NORWAY - Tests on three age groups of farmed Atlantic salmon point to the same conclusion: that there is a huge variation in how well various salmon families tackle salmon lice.

A breeding company is now putting Nofima’s research results into practice and offering eggs that are more resistant to lice.

Nofima has also found a high genetic correlation between the numbers of sessile and motile adult lice on the salmon. When fewer lice attach to the fish, there are also fewer sexually mature lice. Consequently, testing of various families’ resistance to lice can now be limited to the number of sessile lice per fish, in controlled challenge experiments.

Less delousing

“The number of lice per fish determines whether delousing is required. When selective breeding contributes to reducing the number of lice per fish, it will over time result in less delousing events,” says Nofima Senior Scientist Bjarne Gjerde. “With fewer lice per fish, the infection pressure on wild salmon populations will also reduce.”

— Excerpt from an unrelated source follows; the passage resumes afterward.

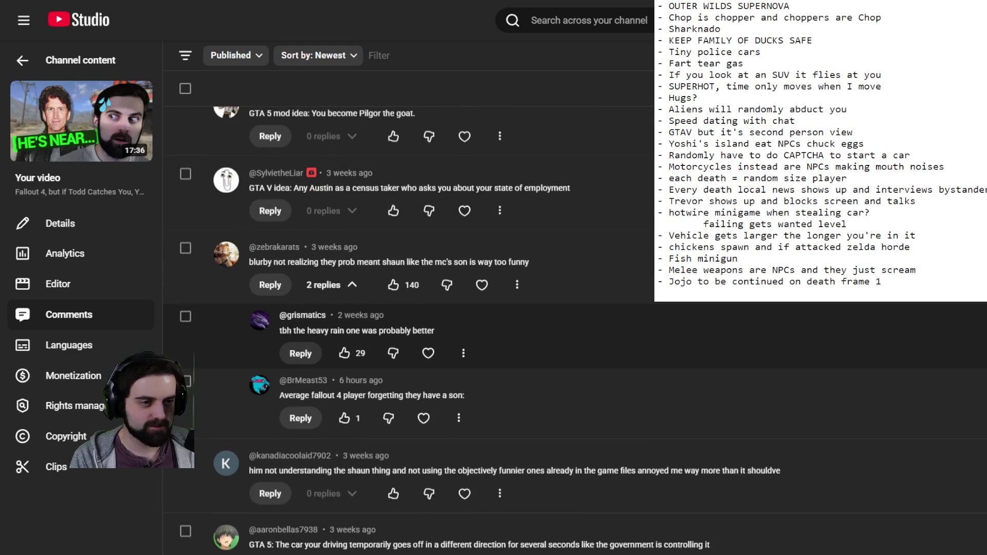
{"action": "scroll", "coordinate": [566, 360], "scroll_direction": "down", "scroll_amount": 4}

Lice resistance on the market

Nofima’s research is now being put into commercial use by the breeding company SalmoBreed, which from this year is selling eggs from breeding lines specially selected for increased resistance against salmon lice.

The experiments have been carried out on SalmoBreed’s salmon material at Nofima’s sea-based research station at Averøy over a period from 2008 to the present day. SalmoBreed has chosen that its future testing of its family material against lice will take place at Averøy.

This research is financed by the Research Council of Norway, the Fishery and Aquaculture Industry Research Fund (FHF) and SalmoBreed AS.